One quarter (¼): GRADUAL ONSET: occurring 1-6 months after diagnosed strep event. By this time the strep may be intracellular and the strep test is negative. Often titers are high.
One quarter (¼) : AN UNDECTECTED STREP EVENT ONSET: A “strep-like” episode with unremarkable symptoms so strep test or titers not taken: tummyache, headache, fever, minor soar throat. Within 30 days – the child has a PANDAS ONSET.
One quarter (¼) report: MICROBIAL REACTION TO STREP ONSET: The child has a weakened immune system due to other illness and appears to react to a sibling/ family or school mate strep. By the time strep test has been taken it is Negative and Titers are Normal to Low.

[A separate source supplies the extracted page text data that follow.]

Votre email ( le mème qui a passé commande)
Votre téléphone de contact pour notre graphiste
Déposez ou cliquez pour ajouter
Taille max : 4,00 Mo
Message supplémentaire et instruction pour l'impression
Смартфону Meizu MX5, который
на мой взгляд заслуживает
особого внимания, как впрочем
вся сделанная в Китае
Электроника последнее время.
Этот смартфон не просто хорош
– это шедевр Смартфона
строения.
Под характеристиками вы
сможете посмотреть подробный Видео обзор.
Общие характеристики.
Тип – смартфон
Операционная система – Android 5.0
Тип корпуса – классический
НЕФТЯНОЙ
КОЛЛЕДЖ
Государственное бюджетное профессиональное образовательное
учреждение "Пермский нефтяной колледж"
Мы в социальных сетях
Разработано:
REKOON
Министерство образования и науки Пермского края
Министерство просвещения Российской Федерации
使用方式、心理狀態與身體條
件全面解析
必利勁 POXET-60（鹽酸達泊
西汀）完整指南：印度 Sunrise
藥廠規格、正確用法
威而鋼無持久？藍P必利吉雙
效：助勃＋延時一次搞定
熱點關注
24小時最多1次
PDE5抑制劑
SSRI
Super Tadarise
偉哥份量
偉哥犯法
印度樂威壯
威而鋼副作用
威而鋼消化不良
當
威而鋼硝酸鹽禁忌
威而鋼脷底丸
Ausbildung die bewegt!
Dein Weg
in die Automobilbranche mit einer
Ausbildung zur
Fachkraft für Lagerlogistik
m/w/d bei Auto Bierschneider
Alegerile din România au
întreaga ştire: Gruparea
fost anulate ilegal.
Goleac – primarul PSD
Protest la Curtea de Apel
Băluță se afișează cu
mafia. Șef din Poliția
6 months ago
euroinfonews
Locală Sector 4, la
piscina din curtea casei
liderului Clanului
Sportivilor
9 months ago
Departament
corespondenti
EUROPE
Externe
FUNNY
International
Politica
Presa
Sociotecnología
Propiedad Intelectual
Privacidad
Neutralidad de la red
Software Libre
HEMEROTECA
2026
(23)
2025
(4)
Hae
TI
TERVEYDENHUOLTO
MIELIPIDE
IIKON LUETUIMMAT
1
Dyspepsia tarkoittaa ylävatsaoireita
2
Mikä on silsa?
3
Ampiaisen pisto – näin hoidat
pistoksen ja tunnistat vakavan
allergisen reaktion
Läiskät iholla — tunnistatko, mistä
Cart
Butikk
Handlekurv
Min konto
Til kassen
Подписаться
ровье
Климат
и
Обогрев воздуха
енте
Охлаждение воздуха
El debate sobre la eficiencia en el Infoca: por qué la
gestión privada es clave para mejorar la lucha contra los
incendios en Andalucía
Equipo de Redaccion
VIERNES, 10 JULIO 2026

Responds positively to antibiotics. In retrospect, parents say their child had “behaved strangely” intermittently prior to Onset.
The problem: by and large – only 10 days of Amoxicillin are given to these children. Some have a minor positive response. They are taken off the antibiotics and then explode with PANDAS symptoms within a week to one month. By this time the strep test may no longer be positive, titers are not drawn and the family is left without medical assistance. Often, the children are able to arrest continued symptoms with Azithroymcin or Cephalexin (Keflex-the first generation of cephalexins) – antibiotics that can penetrate resistant strains of strep.